Go through the data line by line from the top, retyping each exactly, and end with the line that contains "right shoulder: (216, 96)".

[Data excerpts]
|---|

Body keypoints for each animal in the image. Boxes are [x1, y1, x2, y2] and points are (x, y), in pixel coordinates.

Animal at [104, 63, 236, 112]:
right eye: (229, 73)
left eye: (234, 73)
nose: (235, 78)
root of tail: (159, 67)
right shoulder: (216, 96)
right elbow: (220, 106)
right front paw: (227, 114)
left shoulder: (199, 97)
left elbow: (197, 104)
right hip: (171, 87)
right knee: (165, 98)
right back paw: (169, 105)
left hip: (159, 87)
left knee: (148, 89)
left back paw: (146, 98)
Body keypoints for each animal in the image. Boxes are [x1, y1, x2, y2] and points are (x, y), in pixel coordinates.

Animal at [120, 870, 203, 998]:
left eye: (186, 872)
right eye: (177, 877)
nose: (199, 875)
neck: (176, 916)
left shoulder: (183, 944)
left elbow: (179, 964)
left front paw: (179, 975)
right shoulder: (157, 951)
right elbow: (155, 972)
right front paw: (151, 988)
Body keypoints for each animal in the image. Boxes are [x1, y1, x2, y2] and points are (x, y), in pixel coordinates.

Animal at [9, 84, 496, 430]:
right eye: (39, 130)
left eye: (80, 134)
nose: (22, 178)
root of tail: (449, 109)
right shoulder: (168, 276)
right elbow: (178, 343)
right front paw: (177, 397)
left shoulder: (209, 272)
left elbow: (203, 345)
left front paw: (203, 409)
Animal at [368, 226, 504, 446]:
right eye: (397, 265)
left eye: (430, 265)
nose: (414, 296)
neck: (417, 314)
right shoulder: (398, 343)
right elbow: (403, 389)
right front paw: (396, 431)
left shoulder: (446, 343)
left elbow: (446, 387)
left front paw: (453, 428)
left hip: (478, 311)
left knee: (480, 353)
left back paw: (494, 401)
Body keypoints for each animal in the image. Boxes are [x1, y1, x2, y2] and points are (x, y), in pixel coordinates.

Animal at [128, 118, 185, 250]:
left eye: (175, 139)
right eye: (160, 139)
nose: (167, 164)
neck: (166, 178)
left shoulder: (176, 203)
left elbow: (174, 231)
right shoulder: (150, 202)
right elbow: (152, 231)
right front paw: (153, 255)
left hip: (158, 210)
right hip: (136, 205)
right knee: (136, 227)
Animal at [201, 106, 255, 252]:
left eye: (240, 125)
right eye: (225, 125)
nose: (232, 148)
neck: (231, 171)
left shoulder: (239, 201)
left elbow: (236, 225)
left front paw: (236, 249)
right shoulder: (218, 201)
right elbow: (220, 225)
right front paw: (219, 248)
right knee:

|---|

• **Response box**:
Body keypoints for each animal in the image. Boxes are [x1, y1, x2, y2] and points are (x, y), in pixel coordinates.

Animal at [104, 63, 236, 112]:
right eye: (229, 73)
left eye: (234, 73)
nose: (235, 78)
root of tail: (159, 67)
right shoulder: (216, 96)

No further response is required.